Following the firing of Calgary Flames head coach Darryl Sutter at the conclusion of the 2022-23 NHL season, Flames assistant coach Ryan Huska was promoted to head coach, and Savard was hired to fill the assistant coaching vacancy.

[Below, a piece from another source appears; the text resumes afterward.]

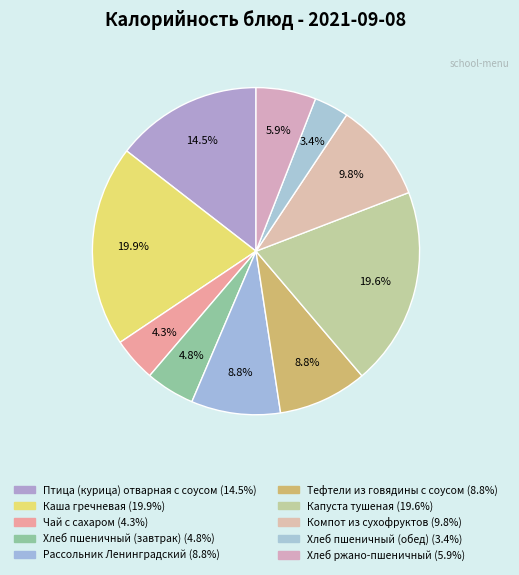

To the nearest percent, what is the average slice percentage?

10%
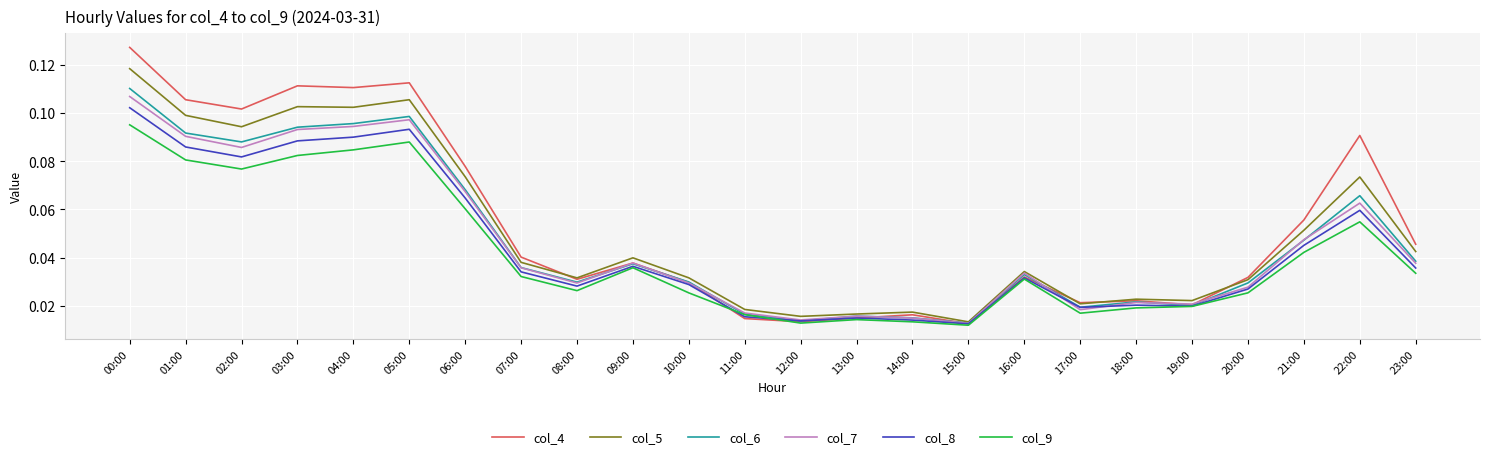

True or false: col_7 has a value of 0.0 at 04:00.

False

On June 23, 2024, Savard was hired by the Toronto Maple Leafs as an assistant coach. On December 22, 2025, Savard was fired by the Toronto Maple Leafs. At the time of his firing, the Maple Leafs had the worst power play in the league, scoring on only 13.3 percent of opportunities.

==Awards==
- Won the Eddie Powers Memorial Trophy (OHL top scorer) in 1995 and 1997.
- Won the CHL Top Scorer Award in 1995.
- Named the NHL Offensive Player of the Week for October 5–8, 2005.
- Elizabeth C. Dufresne Trophy winner in 2007 and 2009.
- Bruins Three Stars Awards — 2007, 2008 and 2009.
- Played in the NHL All-Star Game in 2008 and 2009.
- Won the Stanley Cup in 2011.
- Named One of the Top 100 Best Bruins Players of all Time.

==Records==
- Oshawa Generals franchise all-time points leader – 413 points in 238 games (1993–94 to 1996–97)
- Atlanta Thrashers franchise record for most assists in consecutive games – 7 in 2 games (November 11–12, 2005)

==Career statistics==
| | | Regular season | | Playoffs | | | | | | | | |
| Season | Team | League | GP | G | A | Pts | PIM | GP | G | A | Pts | PIM |
| 1992–93 | Metcalfe Jets | EOJHL | 36 | 44 | 55 | 99 | 38 | — | — | — | — | — |
| 1993–94 | Oshawa Generals | OHL | 61 | 18 | 39 | 57 | 24 | 5 | 4 | 3 | 7 | 8 |
| 1994–95 | Oshawa Generals | OHL | 66 | 43 | 96 | 139 | 78 | 7 | 5 | 6 | 11 | 8 |
| 1995–96 | Oshawa Generals | OHL | 47 | 28 | 59 | 87 | 77 | 5 | 4 | 5 | 9 | 6 |
| 1996–97 | Oshawa Generals | OHL | 64 | 43 | 87 | 130 | 94 | 18 | 13 | 24 | 37 | 20 |
| 1997–98 | Hartford Wolf Pack | AHL | 58 | 21 | 53 | 74 | 66 | 15 | 8 | 19 | 27 | 24 |
| 1997–98 | New York Rangers | NHL | 28 | 1 | 5 | 6 | 4 | — | — | — | — | — |
| 1998–99 | New York Rangers | NHL | 70 | 9 | 36 | 45 | 38 | — | — | — | — | — |
| 1998–99 | Hartford Wolfpack | AHL | 9 | 3 | 10 | 13 | 16 | 7 | 1 | 12 | 13 | 16 |
| 1999–2000 | Calgary Flames | NHL | 78 | 22 | 31 | 53 | 56 | — | — | — | — | — |
| 2000–01 | Calgary Flames | NHL | 77 | 23 | 42 | 65 | 46 | — | — | — | — | — |
| 2001–02 | Calgary Flames | NHL | 56 | 14 | 19 | 33 | 48 | — | — | — | — | — |
| 2002–03 | Calgary Flames | NHL | 10 | 1 | 2 | 3 | 8 | — | — | — | — | — |
| 2002–03 | Atlanta Thrashers | NHL | 57 | 16 | 31 | 47 | 77 | — | — | — | — | — |
| 2003–04 | Atlanta Thrashers | NHL | 45 | 19 | 33 | 52 | 85 | — | — | — | — | — |
| 2004–05 | SC Bern | NLA | 5 | 1 | 2 | 3 | 0 | — | — | — | — | — |
| 2004–05 | HC Thurgau | NLB | 13 | 9 | 19 | 28 | 10 | — | — | — | — | — |
| 2005–06 | Atlanta Thrashers | NHL | 82 | 28 | 69 | 97 | 100 | — | — | — | — | — |
| 2006–07 | Boston Bruins | NHL | 82 | 22 | 74 | 96 | 96 | — | — | — | — | — |
| 2007–08 | Boston Bruins | NHL | 74 | 15 | 63 | 78 | 66 | 7 | 1 | 5 | 6 | 6 |
| 2008–09 | Boston Bruins | NHL | 82 | 25 | 63 | 88 | 70 | 11 | 6 | 7 | 13 | 4 |
| 2009–10 | Boston Bruins | NHL | 41 | 10 | 23 | 33 | 14 | 7 | 1 | 2 | 3 | 12 |
| 2010–11 | Boston Bruins | NHL | 25 | 2 | 8 | 10 | 29 | — | — | — | — | — |
| NHL totals | 807 | 207 | 499 | 706 | 737 | 25 | 8 | 14 | 22 | 22 | | |

==Golf career==
During the 2007 off-season, Savard qualified for the 2007 Royal Canadian Golf Association's Canadian Men's Mid-Amateur Golf Championship.